The basic features of airway plasma exudation indicate that it has roles in first-line defense on the surface of the intact mucosa in health and disease. Hence we need to know further details of the involved mechanisms and how their in vivo functions fare in comparison with other defense mechanisms operating at the mucosal surface, including mucus secretion and AMP production.

We need to define in detail several additional features of plasma exudation in asthma, as summed up by the following questions: To what extent does plasma exudation actually occur? Is there an exudative hyperresponsiveness to challenge with microvascular permeability agents? To what extent does exuded plasma contribute to airway plugs? What is the relative contribution of cell-derived versus plasma-derived proteins in asthmatic patients, including coagulation and complement molecules? On that note, is plasma exudation an “all-in” defense/disease mechanism or are there conditions when individual plasma protein systems are selectively activated?

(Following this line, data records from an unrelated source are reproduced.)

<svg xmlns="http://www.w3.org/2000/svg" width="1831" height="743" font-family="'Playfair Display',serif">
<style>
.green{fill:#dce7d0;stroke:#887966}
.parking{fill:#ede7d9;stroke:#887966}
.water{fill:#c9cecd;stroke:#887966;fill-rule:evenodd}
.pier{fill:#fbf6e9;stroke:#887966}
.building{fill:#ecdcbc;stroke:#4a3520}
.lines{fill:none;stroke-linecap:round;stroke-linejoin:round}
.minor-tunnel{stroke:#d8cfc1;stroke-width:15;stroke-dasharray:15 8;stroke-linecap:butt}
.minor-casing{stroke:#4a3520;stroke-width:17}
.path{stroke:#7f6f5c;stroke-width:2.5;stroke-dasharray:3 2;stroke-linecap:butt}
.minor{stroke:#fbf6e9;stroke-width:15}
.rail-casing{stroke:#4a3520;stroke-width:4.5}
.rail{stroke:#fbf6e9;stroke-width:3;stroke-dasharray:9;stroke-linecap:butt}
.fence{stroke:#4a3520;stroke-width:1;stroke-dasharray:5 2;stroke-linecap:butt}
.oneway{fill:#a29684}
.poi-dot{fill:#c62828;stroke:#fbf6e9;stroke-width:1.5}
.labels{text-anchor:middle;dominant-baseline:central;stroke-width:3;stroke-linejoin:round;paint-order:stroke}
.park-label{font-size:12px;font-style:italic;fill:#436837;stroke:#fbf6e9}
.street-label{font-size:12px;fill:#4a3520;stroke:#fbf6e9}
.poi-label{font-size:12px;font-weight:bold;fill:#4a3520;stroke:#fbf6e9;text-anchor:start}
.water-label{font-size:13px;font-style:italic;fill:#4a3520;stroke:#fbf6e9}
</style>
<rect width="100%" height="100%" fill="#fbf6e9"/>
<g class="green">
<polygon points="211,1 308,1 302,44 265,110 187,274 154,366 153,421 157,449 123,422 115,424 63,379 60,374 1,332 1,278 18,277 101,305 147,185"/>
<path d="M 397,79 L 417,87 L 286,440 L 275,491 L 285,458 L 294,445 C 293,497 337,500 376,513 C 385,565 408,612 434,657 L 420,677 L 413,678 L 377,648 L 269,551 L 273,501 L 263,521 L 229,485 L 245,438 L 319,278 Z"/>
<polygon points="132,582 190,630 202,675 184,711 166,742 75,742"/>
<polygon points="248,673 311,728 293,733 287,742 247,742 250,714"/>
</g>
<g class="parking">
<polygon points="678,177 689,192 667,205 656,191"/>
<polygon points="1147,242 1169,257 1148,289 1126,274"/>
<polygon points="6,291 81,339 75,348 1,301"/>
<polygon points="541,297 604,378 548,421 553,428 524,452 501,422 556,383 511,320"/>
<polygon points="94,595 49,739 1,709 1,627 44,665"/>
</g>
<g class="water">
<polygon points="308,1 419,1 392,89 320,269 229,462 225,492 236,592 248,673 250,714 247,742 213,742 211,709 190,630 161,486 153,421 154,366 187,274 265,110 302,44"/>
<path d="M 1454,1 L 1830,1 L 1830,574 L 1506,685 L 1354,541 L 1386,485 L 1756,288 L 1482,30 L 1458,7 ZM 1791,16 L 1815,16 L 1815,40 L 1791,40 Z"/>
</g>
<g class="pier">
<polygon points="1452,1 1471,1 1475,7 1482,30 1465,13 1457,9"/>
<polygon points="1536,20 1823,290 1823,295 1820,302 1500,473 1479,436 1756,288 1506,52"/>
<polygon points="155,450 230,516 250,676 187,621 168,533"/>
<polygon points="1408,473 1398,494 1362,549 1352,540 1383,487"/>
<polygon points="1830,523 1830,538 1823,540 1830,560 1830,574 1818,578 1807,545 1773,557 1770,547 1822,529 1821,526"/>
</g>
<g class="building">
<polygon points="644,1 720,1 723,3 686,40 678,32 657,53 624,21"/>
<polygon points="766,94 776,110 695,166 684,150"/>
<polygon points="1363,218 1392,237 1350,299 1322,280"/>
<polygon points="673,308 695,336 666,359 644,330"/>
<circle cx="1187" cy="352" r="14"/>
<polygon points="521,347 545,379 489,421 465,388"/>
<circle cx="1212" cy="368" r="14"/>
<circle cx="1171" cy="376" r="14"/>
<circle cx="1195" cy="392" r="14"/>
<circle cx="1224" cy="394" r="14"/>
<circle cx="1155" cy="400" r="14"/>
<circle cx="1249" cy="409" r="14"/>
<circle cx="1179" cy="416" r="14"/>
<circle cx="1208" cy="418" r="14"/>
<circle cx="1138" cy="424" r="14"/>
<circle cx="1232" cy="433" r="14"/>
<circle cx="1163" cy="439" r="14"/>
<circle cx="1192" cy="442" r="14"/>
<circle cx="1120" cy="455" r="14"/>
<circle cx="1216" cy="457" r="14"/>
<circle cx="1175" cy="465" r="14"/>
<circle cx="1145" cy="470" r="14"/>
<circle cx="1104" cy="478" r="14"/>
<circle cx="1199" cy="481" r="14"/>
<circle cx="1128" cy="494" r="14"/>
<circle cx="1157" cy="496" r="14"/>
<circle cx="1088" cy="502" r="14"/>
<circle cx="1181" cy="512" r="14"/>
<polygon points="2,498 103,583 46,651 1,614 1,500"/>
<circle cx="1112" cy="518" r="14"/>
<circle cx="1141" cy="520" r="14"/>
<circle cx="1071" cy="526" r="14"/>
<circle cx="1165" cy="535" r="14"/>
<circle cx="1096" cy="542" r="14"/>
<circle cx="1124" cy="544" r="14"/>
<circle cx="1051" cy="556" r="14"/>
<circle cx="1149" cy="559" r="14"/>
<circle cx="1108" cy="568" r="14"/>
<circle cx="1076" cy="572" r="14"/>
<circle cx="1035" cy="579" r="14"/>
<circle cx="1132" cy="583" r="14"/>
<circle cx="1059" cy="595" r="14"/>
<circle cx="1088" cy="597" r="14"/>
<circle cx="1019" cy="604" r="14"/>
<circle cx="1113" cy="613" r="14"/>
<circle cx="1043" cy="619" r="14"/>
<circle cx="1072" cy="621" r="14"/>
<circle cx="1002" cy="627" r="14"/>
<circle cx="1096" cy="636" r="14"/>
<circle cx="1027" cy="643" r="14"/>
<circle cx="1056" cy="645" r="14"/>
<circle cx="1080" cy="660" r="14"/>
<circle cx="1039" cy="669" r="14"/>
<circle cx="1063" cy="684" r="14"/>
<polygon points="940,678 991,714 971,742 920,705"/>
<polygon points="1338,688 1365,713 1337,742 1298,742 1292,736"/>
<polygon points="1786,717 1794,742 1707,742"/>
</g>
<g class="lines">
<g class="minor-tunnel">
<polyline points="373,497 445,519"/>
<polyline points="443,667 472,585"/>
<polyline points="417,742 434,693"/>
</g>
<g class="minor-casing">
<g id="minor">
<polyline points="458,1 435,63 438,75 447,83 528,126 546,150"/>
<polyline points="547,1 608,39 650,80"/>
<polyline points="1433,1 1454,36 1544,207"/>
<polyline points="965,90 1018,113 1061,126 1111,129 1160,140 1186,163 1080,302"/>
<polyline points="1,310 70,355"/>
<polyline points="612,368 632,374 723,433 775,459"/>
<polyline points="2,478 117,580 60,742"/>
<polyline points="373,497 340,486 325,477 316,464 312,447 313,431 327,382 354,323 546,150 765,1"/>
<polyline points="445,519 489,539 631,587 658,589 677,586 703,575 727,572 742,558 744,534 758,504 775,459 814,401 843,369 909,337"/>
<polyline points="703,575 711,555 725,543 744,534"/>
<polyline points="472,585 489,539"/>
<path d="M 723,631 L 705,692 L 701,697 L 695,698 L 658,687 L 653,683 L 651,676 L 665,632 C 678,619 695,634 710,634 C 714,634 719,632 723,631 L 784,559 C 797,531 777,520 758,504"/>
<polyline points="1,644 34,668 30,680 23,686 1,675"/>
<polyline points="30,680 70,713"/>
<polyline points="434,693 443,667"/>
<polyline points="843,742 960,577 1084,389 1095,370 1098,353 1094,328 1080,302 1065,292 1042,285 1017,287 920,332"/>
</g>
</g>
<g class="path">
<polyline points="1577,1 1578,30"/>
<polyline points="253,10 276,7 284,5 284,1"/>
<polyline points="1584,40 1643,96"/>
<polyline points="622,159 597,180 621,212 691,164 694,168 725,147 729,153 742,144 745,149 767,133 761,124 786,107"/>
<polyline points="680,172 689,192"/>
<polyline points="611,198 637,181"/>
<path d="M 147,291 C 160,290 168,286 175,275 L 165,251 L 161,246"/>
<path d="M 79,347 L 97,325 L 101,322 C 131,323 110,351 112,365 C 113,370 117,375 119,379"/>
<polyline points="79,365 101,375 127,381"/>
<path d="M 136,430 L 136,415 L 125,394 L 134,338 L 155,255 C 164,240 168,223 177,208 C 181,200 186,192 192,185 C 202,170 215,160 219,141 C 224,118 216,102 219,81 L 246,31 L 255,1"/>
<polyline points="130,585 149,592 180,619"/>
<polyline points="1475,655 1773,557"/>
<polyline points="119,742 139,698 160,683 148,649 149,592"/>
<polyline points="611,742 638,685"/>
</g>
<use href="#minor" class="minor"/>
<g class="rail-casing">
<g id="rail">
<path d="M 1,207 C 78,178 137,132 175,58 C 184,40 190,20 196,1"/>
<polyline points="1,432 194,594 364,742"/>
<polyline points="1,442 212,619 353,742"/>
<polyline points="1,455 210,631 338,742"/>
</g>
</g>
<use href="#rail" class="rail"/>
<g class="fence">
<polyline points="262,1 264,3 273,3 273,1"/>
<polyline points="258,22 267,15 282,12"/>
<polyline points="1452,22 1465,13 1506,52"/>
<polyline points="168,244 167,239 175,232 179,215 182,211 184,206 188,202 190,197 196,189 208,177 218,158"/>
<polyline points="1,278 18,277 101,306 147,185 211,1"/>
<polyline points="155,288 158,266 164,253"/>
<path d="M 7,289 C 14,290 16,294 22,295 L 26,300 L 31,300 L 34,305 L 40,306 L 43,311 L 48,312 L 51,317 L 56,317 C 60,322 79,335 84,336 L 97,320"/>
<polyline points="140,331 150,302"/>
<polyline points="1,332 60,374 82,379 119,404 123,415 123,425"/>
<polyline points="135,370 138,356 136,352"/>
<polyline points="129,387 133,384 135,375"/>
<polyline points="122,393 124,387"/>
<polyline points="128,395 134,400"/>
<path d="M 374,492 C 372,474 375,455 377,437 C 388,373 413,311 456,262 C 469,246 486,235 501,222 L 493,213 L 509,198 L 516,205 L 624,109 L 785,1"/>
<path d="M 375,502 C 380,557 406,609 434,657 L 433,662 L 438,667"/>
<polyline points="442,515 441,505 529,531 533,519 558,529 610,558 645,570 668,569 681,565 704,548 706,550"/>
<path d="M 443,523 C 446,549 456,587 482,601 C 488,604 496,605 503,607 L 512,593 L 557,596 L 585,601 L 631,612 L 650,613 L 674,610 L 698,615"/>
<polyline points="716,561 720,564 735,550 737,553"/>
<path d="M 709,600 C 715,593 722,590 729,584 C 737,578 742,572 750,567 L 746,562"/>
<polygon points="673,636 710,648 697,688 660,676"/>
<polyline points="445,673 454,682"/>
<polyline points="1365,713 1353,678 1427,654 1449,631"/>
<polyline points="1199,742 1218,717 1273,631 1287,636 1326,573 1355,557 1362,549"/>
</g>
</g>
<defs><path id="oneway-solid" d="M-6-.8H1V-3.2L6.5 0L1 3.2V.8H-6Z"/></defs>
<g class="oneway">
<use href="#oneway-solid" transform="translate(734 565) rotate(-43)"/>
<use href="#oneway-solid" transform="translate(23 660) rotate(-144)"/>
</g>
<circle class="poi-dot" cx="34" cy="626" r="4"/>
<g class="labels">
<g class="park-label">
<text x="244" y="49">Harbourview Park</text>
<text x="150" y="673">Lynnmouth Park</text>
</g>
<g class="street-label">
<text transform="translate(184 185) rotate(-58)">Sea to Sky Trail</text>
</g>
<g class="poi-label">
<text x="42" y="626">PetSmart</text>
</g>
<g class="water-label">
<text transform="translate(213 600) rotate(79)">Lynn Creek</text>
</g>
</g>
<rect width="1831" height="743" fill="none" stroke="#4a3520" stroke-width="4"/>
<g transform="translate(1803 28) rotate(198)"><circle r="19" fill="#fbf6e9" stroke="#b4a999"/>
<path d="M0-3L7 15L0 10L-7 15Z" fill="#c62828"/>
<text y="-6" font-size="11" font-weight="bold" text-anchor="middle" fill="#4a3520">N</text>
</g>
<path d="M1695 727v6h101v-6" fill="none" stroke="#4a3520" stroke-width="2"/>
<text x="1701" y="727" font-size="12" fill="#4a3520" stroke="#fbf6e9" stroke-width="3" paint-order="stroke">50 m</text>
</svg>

Plasma exudation in response to asthma-like epithelial denudation is distinguished by means of sustained occurrence, providing both physical and biological protection. We need to know what plasma-derived molecules are essential for epithelial regeneration and whether any cell-derived molecule is also essential in this process in vivo. We need to know the extent of patchiness of epithelial denudation and how we can define such hot spots in asthmatic patients. How do inflammatory and remodeling responses evoked by epithelial regeneration events fare compared with other such mechanisms in vivo at asthma inception, asthma development, and asthma exacerbation?